On October 28 we’ll hold an autumnal celebration from 3-5 pm to unveil Marcasiano’s new work and to launch Yevgeniya Kaganovich’s new project, grow. Kaganovich, who is based in Milwaukee, is taking part in the residency program through a participatory, durational project (clue: start saving up your plastic bags). The leaves will no doubt be gone by then, and we will have probably brought some of our summer sculptures indoors (Marta Pan’s Floating Sculpture, which has made such a lovely sunbathing base for turtles since it returned to the water in August; David Robbins’s Open Air Writing Desk; the madly popular swing by Swiss artists Kaspar Müller and Tobias Madison) but we intend to enjoy whatever the season brings us.

Eric Aho, who taught a wonderfully successful plein-air painting workshop at Lynden in August, returns to town for the opening of his show at Tory Folliard Gallery, 233 N. Milwaukee Street. If you can’t make it to the opening on October 18 from 5 to 7:30 pm, the exhibition remains on view through November 24. Stop in to see some of the oil sketches Eric made at Lynden this summer.

There’s still time to see Roy Staab’s new work, Chiral Formation, in the Little Lake, and to catch up on the latest Inside/Outside exhibition featuring Will Pergl and Shona Macdonald.
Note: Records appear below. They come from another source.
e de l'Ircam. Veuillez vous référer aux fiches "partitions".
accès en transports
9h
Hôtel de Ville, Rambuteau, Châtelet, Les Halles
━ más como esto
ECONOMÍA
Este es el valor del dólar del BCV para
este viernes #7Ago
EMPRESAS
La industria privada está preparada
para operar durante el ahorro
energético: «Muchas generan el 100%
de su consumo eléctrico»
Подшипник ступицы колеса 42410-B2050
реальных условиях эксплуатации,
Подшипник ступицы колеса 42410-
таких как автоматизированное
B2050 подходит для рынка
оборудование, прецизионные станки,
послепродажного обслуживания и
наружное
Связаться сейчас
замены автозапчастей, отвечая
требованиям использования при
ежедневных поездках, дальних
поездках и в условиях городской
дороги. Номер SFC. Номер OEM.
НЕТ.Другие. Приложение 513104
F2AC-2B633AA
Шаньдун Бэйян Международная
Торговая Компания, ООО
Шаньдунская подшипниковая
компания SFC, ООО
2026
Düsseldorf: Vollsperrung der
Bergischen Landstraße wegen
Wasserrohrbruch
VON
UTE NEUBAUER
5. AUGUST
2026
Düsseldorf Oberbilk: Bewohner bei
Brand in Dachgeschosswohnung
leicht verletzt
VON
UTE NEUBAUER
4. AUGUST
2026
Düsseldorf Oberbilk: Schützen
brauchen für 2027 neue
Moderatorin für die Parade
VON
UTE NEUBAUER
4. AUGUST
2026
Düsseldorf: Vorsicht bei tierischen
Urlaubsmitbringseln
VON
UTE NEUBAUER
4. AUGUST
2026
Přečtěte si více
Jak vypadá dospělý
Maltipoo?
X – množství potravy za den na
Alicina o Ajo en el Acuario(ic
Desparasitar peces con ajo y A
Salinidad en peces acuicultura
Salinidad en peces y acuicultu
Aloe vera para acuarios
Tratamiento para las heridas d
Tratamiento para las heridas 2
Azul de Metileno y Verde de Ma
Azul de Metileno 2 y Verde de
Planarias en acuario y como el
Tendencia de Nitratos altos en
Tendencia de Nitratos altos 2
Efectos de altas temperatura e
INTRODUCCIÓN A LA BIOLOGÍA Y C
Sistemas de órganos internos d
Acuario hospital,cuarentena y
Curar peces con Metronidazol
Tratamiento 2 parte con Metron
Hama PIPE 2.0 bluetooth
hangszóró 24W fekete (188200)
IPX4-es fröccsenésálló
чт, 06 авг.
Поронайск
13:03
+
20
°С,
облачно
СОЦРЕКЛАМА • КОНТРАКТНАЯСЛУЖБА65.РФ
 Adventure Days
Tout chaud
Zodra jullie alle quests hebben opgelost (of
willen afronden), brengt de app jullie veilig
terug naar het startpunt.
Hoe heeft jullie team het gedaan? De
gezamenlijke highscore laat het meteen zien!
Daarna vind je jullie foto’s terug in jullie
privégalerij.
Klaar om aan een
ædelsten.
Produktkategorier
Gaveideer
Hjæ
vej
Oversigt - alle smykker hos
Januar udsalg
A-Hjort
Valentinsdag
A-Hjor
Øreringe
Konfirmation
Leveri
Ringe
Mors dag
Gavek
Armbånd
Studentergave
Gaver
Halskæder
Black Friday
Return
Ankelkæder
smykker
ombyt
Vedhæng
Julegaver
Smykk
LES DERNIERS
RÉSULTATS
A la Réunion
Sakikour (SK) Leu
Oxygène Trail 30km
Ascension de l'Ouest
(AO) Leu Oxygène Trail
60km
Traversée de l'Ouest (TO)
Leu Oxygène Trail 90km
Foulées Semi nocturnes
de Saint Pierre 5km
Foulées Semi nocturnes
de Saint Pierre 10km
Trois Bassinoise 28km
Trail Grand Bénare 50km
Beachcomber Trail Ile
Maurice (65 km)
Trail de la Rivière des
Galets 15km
The Women’s Speaker Series resumes on October 16 with a visit from Kyran Pittman, blogger and author of Planting Dandelions: Field Notes from a Semi-Domesticated Life. On October 19 we extend our outdoor dance season just a bit by co-presenting Ocean at UWM, and we invite educators to stop in on October 20 for our 3rd Annual Educators’ Open House. It’s a great opportunity to learn more about our field trips, tours, classes and workshops. Thea Kovac returns on October 21 to teach you how to Put Your Muse to Work, and on October 26 we offer our fall School’s Out Workshop, this one devoted to making solar-powered sculptures. You can arrive early on October 28 and participate in a Wool Felt Marbles Workshop prior to celebrating with our residency artists, too.

On the virtual front, many of you will be pleased to know that we are now accepting payment online via Paypal, and that our mobile web site is returning after a brief hiatus. Back here, on planet Earth, we've switched to fall hours (no more late Wednesdays) and, of course, we stay open through the winter.

The Greater Milwaukee Foundation’s Mary L. Nohl Fund Fellowship for Individual Artists program takes up quite a lot of our time in September and October, as the new application cycle opens and we prepare for the opening of the 2011 Nohl Fellows Exhibition. The exhibition opens Friday, October 5, with a reception from 5 to 8 pm, at Inova (2155 N. Prospect Ave.) and remains on view through December 9. More information on the artists and the many activities they will participate in during the course of the exhibition is available at http://arts.uwm.edu/inova, and there will be, as always, a catalogue. Please stop in to see the work of Nicolas Lampert, Brad Lichtenstein, Sonja Thomsen, American Fantasy Classics, Richard Galling, Hans Gindlesberger and Sarah Luther.